What to work on → Check each line of the listing, and copy it if it contains the word "rthk".

Records for this exercise →
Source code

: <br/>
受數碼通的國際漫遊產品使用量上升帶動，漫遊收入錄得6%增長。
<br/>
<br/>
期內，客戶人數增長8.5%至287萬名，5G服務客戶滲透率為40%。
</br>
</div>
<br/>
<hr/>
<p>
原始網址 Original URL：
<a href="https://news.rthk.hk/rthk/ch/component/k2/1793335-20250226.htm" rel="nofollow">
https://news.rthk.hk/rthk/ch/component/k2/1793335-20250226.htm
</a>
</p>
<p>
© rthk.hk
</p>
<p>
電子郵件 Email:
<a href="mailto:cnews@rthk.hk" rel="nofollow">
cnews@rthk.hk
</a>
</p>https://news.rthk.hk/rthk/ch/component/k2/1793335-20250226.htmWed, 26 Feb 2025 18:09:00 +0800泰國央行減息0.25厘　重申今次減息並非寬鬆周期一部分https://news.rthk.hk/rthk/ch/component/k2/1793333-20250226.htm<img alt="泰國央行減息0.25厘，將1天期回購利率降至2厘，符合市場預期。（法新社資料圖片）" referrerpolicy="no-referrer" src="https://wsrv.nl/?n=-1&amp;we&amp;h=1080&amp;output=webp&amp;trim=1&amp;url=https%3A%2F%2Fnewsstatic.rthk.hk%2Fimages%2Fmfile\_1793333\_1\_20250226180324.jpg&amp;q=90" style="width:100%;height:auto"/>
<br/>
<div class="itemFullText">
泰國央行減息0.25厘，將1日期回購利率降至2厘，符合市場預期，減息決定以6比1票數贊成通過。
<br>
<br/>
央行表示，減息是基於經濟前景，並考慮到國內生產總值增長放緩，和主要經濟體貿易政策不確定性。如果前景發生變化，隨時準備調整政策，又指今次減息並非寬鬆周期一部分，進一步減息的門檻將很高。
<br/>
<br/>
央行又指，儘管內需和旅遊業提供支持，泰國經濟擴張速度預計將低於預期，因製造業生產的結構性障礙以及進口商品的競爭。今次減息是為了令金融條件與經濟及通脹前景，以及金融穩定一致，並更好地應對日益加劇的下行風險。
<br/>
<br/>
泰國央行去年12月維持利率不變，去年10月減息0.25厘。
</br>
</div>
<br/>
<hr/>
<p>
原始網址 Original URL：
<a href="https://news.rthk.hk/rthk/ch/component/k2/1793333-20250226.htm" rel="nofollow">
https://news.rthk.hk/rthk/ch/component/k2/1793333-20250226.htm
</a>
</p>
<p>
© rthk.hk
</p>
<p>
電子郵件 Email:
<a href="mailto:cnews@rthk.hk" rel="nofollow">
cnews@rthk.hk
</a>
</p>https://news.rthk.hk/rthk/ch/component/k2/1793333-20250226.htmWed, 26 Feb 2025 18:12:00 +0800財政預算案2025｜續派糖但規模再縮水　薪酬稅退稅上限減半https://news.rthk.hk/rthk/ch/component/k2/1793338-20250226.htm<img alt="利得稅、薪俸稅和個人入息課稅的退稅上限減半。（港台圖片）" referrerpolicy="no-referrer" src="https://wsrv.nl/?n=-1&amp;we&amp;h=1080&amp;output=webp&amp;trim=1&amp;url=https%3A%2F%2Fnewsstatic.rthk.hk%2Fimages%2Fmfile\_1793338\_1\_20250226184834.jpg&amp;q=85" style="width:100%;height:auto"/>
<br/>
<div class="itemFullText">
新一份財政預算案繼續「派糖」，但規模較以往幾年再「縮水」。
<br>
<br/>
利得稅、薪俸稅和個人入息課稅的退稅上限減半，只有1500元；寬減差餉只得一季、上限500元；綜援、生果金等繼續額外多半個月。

Exercise answer →
<a href="https://news.rthk.hk/rthk/ch/component/k2/1793335-20250226.htm" rel="nofollow">
https://news.rthk.hk/rthk/ch/component/k2/1793335-20250226.htm
© rthk.hk
<a href="mailto:cnews@rthk.hk" rel="nofollow">
cnews@rthk.hk
</p>https://news.rthk.hk/rthk/ch/component/k2/1793335-20250226.htmWed, 26 Feb 2025 18:09:00 +0800泰國央行減息0.25厘　重申今次減息並非寬鬆周期一部分https://news.rthk.hk/rthk/ch/component/k2/1793333-20250226.htm<img alt="泰國央行減息0.25厘，將1天期回購利率降至2厘，符合市場預期。（法新社資料圖片）" referrerpolicy="no-referrer" src="https://wsrv.nl/?n=-1&amp;we&amp;h=1080&amp;output=webp&amp;trim=1&amp;url=https%3A%2F%2Fnewsstatic.rthk.hk%2Fimages%2Fmfile\_1793333\_1\_20250226180324.jpg&amp;q=90" style="width:100%;height:auto"/>
<a href="https://news.rthk.hk/rthk/ch/component/k2/1793333-20250226.htm" rel="nofollow">
https://news.rthk.hk/rthk/ch/component/k2/1793333-20250226.htm
© rthk.hk
<a href="mailto:cnews@rthk.hk" rel="nofollow">
cnews@rthk.hk
</p>https://news.rthk.hk/rthk/ch/component/k2/1793333-20250226.htmWed, 26 Feb 2025 18:12:00 +0800財政預算案2025｜續派糖但規模再縮水　薪酬稅退稅上限減半https://news.rthk.hk/rthk/ch/component/k2/1793338-20250226.htm<img alt="利得稅、薪俸稅和個人入息課稅的退稅上限減半。（港台圖片）" referrerpolicy="no-referrer" src="https://wsrv.nl/?n=-1&amp;we&amp;h=1080&amp;output=webp&amp;trim=1&amp;url=https%3A%2F%2Fnewsstatic.rthk.hk%2Fimages%2Fmfile\_1793338\_1\_20250226184834.jpg&amp;q=85" style="width:100%;height:auto"/>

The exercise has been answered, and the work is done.